## Extracted entries
━━━━
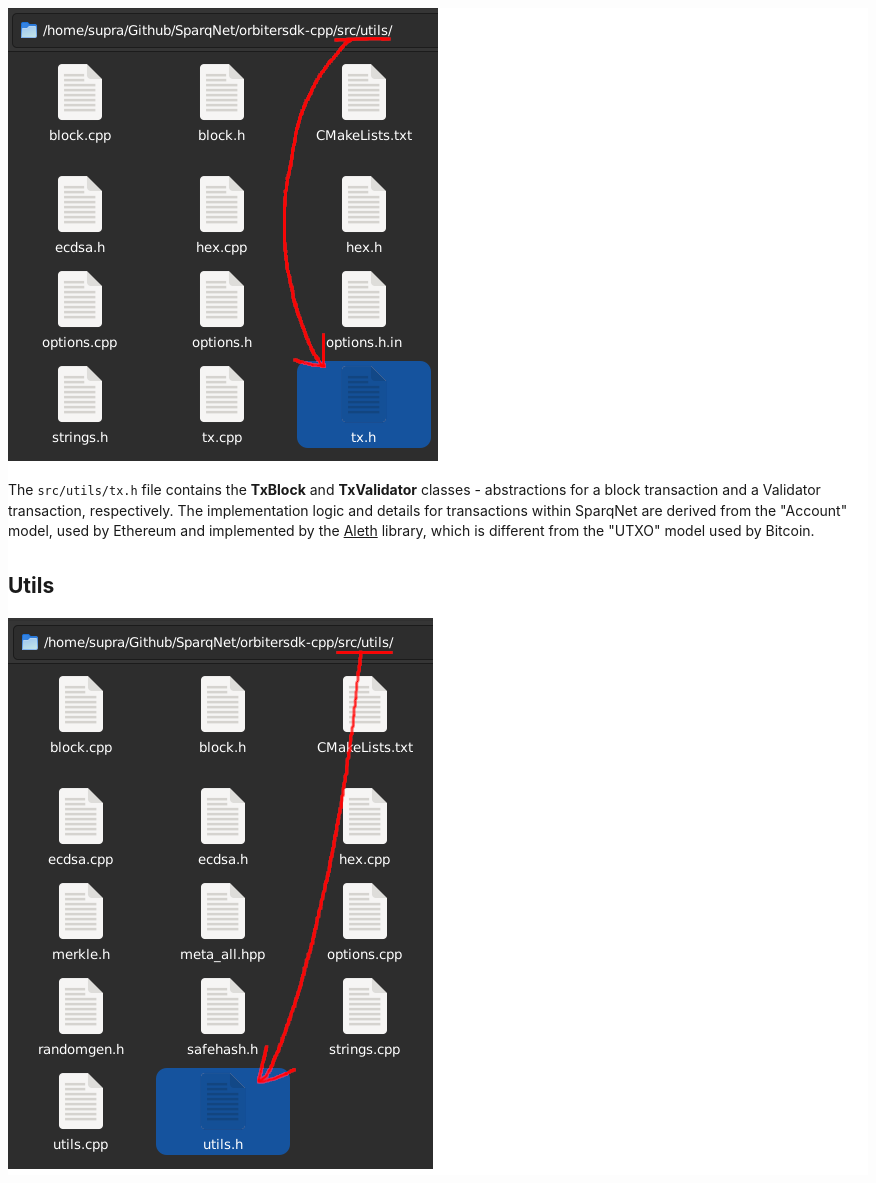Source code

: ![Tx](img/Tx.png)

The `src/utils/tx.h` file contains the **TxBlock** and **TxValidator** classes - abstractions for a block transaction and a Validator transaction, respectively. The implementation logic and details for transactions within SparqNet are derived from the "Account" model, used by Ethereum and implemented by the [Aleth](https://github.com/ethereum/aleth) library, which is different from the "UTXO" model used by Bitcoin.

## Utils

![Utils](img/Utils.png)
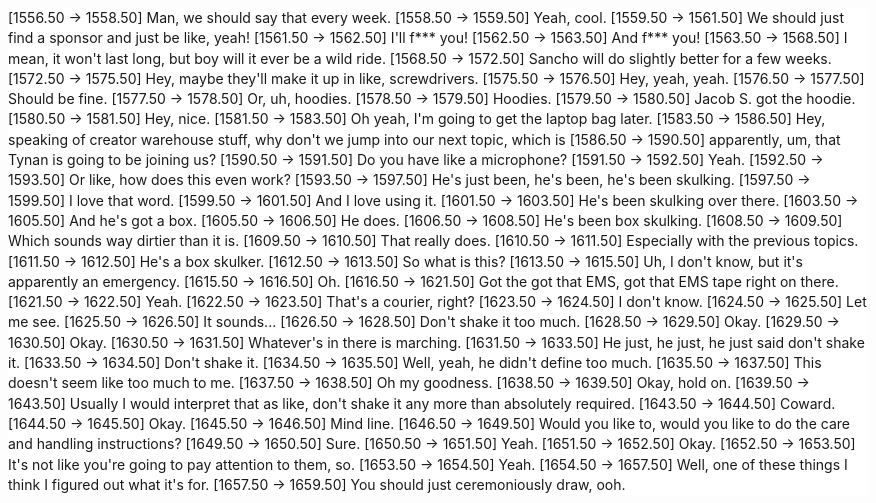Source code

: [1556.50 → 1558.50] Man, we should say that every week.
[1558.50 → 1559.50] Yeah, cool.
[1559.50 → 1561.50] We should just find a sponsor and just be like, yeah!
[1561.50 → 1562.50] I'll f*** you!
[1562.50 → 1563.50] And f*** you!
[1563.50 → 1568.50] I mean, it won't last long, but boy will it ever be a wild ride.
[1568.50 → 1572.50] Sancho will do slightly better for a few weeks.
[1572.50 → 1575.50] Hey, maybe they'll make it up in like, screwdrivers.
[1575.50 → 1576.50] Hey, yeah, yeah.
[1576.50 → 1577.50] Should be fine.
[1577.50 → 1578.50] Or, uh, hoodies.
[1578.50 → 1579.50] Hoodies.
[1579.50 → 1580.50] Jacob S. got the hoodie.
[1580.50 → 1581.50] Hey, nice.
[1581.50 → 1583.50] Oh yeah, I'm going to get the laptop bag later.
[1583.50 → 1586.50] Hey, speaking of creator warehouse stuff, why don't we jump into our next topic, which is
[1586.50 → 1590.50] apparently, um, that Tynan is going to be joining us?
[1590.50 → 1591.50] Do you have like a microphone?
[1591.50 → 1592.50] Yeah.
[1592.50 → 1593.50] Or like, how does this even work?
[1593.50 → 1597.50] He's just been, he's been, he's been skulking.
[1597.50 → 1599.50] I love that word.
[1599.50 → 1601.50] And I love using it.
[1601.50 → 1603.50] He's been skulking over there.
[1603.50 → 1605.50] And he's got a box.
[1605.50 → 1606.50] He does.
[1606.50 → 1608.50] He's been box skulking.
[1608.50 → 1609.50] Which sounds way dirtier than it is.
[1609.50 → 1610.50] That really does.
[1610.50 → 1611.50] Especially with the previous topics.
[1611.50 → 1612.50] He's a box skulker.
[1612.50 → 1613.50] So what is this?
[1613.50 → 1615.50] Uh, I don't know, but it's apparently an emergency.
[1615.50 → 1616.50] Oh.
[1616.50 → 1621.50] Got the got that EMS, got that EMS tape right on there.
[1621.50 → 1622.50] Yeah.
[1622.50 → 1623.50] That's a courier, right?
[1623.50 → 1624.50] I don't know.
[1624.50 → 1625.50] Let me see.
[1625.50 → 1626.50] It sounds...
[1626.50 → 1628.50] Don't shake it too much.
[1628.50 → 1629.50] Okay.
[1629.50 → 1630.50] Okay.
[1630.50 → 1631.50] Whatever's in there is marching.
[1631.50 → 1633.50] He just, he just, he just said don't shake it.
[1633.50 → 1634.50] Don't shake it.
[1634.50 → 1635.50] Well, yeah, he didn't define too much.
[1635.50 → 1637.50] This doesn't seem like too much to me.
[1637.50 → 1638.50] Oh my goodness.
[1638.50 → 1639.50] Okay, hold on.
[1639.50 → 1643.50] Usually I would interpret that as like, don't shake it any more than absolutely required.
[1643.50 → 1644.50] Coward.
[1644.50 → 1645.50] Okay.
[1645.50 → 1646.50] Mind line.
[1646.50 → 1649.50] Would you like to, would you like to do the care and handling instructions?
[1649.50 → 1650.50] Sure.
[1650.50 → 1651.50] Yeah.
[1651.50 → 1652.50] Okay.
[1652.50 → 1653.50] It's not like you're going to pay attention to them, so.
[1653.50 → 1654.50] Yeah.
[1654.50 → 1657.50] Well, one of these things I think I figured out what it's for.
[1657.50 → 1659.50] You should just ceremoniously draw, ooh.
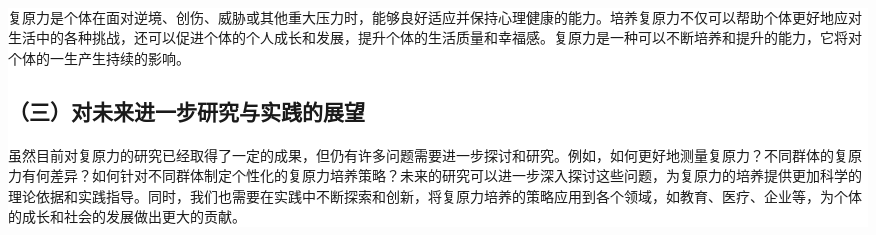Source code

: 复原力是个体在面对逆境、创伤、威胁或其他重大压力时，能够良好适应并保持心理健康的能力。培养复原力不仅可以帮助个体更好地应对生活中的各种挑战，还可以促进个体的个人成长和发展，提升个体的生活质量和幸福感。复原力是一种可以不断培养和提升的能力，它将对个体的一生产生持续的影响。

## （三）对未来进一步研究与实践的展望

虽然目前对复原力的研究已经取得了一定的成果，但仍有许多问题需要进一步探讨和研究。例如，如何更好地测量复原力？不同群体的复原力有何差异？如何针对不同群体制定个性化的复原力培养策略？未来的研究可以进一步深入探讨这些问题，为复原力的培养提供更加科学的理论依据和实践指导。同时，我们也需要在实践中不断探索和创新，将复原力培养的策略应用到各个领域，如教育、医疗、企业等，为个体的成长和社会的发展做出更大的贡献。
━━━━
## Your objective
From the first line of the material down to the line containing "[1580.50 → 1581.50] Hey, nice.", inclusive, return each line exactly, skipping any picture.

## Task response
Source code

: ![Tx](img/Tx.png)

The `src/utils/tx.h` file contains the **TxBlock** and **TxValidator** classes - abstractions for a block transaction and a Validator transaction, respectively. The implementation logic and details for transactions within SparqNet are derived from the "Account" model, used by Ethereum and implemented by the [Aleth](https://github.com/ethereum/aleth) library, which is different from the "UTXO" model used by Bitcoin.

## Utils

![Utils](img/Utils.png)
Source code

: [1556.50 → 1558.50] Man, we should say that every week.
[1558.50 → 1559.50] Yeah, cool.
[1559.50 → 1561.50] We should just find a sponsor and just be like, yeah!
[1561.50 → 1562.50] I'll f*** you!
[1562.50 → 1563.50] And f*** you!
[1563.50 → 1568.50] I mean, it won't last long, but boy will it ever be a wild ride.
[1568.50 → 1572.50] Sancho will do slightly better for a few weeks.
[1572.50 → 1575.50] Hey, maybe they'll make it up in like, screwdrivers.
[1575.50 → 1576.50] Hey, yeah, yeah.
[1576.50 → 1577.50] Should be fine.
[1577.50 → 1578.50] Or, uh, hoodies.
[1578.50 → 1579.50] Hoodies.
[1579.50 → 1580.50] Jacob S. got the hoodie.
[1580.50 → 1581.50] Hey, nice.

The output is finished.